2 操体の設計図
人間は、自分の頭の中に無いものを創り出すことは出来ないだろうと思う。操体も、橋本師が自分の中に在るものを表現して来たプロセスである。敢えてプロセスと書いたのは、橋本師御自身も時代によって変化され、それに伴なって操体も進化してきたからである。
鋳型があって、それにうまくはまるものがあれば鋳物が出来る。DNAとm-RNAによるタンパク合成を想起させる。
橋本師は、疾患現象に伴なう生体の歪を正すことにより治療が可能である、と考えた。というよりも、信念を持たれた。しかし、それが揺いだ時もあったことを告白しておられる。「(前略)その経験により、基礎構造のもつ可能性への信頼が誇大妄想ではなかった実験をすることができました。(後略)」(「生体の歪を正す」)
橋本師は初め、正体術に工夫を加えた方法で自己の医学を表現された。しかし、“つらい方から楽な方へ”という問いかけでは方では、動診を通せない患者も増えてきて、間に合わなくなってきた。1980年代の初め頃より「気持ち良さで治るんだ。」ということを口にされる様になった。この頃に何かエポックメイキングな事件があったのではないか?

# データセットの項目

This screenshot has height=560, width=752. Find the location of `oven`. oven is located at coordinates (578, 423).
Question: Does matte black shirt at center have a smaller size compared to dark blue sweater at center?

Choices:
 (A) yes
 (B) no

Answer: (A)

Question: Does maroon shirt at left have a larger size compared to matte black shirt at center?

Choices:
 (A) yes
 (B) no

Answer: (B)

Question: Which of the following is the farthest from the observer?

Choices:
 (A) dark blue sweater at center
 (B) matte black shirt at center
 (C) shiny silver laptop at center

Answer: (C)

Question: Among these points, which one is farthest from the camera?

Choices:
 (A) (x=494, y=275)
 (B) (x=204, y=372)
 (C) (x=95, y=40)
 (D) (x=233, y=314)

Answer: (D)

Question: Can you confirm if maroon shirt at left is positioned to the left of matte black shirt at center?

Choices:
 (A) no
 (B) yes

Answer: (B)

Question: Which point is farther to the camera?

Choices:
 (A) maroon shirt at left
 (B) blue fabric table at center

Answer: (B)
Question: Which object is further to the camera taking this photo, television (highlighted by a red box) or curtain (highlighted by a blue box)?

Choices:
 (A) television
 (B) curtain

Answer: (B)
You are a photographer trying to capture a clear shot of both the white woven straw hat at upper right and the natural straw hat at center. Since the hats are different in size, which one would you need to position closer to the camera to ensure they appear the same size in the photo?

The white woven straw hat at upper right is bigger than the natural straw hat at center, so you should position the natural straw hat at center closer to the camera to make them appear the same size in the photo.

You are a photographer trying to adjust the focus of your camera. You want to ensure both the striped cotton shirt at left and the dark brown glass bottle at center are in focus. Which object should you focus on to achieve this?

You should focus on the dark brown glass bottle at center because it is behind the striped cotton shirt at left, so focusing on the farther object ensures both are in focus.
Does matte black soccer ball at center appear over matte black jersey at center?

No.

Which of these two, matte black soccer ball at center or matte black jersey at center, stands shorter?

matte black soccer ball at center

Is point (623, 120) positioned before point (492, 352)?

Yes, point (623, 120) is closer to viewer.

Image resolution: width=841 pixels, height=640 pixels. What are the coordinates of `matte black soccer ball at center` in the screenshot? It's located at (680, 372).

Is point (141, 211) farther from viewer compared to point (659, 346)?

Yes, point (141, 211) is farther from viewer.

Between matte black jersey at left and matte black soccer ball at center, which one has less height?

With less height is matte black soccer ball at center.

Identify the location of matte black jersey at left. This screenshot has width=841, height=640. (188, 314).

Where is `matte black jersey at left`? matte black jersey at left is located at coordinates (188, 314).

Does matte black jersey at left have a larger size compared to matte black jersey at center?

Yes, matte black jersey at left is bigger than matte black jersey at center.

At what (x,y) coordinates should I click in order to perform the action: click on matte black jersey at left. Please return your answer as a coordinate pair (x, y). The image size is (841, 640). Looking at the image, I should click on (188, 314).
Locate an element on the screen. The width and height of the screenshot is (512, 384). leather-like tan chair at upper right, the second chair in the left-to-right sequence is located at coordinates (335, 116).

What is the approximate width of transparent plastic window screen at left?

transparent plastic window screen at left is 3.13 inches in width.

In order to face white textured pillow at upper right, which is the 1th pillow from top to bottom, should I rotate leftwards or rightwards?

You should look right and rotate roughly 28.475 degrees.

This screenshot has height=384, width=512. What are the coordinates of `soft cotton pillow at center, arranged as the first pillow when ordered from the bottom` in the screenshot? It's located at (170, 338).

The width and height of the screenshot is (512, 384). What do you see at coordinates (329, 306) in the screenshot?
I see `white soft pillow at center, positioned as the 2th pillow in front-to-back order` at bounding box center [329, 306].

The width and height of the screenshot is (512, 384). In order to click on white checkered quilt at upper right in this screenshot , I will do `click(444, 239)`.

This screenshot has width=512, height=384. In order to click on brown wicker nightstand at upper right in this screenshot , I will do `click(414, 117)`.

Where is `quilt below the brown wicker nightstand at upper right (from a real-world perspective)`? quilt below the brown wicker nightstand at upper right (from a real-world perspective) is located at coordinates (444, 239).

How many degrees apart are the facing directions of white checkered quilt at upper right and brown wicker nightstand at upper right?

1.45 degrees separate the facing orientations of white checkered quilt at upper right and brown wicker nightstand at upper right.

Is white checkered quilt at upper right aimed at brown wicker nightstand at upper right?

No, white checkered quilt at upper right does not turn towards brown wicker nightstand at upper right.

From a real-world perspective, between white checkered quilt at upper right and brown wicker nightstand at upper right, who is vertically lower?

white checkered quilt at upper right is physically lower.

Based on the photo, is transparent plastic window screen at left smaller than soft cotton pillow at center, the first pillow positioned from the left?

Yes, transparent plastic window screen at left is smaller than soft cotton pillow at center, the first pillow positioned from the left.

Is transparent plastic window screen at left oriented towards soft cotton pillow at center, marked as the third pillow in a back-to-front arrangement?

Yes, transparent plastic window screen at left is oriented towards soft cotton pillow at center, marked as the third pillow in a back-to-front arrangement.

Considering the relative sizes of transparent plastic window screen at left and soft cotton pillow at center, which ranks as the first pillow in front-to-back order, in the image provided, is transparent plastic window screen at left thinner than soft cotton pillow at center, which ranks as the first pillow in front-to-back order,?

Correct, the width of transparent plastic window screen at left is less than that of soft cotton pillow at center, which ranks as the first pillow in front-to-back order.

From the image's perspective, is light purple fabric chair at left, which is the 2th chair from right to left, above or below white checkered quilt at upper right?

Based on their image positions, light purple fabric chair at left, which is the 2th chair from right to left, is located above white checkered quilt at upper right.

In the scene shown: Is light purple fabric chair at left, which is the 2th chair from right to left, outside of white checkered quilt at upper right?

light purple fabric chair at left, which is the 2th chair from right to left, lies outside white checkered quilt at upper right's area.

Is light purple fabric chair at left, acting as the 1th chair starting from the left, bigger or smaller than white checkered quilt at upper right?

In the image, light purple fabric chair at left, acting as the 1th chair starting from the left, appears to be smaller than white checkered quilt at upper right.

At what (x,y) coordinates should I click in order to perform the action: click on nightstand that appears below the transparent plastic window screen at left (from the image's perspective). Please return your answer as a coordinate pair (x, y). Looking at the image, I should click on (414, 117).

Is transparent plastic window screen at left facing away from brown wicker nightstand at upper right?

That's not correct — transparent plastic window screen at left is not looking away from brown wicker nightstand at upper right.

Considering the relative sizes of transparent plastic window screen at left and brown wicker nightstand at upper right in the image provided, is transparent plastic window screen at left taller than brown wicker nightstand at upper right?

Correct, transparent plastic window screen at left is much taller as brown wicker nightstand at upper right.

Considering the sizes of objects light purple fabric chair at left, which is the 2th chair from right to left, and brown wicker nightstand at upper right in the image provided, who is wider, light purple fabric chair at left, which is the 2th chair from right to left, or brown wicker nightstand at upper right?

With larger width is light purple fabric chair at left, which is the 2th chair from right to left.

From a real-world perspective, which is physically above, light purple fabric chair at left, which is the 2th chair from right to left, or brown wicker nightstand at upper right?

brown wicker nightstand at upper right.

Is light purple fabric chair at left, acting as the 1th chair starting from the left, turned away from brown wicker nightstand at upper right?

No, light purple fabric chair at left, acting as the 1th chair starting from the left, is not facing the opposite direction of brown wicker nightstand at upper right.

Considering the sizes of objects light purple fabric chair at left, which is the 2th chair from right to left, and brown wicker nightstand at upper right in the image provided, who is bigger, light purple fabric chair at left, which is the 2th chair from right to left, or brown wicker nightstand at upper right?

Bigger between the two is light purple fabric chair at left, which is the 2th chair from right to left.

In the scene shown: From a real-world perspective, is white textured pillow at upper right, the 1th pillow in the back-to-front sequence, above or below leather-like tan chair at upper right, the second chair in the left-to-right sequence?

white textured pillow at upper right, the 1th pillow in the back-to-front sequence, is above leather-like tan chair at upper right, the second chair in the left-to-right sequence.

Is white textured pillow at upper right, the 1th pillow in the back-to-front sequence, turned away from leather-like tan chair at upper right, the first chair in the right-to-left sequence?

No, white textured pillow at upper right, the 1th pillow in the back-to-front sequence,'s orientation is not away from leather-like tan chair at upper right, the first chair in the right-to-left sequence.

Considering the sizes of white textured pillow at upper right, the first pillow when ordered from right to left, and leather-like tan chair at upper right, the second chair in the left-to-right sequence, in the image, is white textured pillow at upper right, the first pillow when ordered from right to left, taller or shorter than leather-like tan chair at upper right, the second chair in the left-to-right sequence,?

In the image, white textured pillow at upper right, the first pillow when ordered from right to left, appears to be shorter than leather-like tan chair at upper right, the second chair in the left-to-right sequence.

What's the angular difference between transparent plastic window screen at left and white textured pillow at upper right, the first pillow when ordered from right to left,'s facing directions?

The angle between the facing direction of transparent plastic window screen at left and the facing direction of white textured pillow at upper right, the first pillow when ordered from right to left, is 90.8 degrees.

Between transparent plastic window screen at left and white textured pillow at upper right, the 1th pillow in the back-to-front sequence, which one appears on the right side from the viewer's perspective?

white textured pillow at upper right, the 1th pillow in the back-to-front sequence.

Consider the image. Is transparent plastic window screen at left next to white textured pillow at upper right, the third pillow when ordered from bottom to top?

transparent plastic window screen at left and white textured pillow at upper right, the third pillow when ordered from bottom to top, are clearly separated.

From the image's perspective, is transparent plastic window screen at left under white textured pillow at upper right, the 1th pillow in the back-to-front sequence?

# やること
操体についての本文を、最後の文のあとから続けて書いてください。 ここに並んだ行は、今回はまったく使いません。

# 作業の結果
晩年の橋本師は、超古代文字である「秀真伝(ホツマツタエ)」や「相似象」を研究されていた。それらの中に「気持ちの良さで治る」という一節が在ったのではないか、と筆者は想定している。(今後の研究を待ちたい。)
「快をききわけさせて、快を味わう」という新たなコンセプトを加味するところまで到達しながらも、残念ながら、橋本師には生命時間が足りなかった。80歳を過ぎてから身体的に不自由になられて、1983年には引退され、具体的な方法については、見守りアドヴァイスを与えながら後代(三浦先生、今先生)に託された。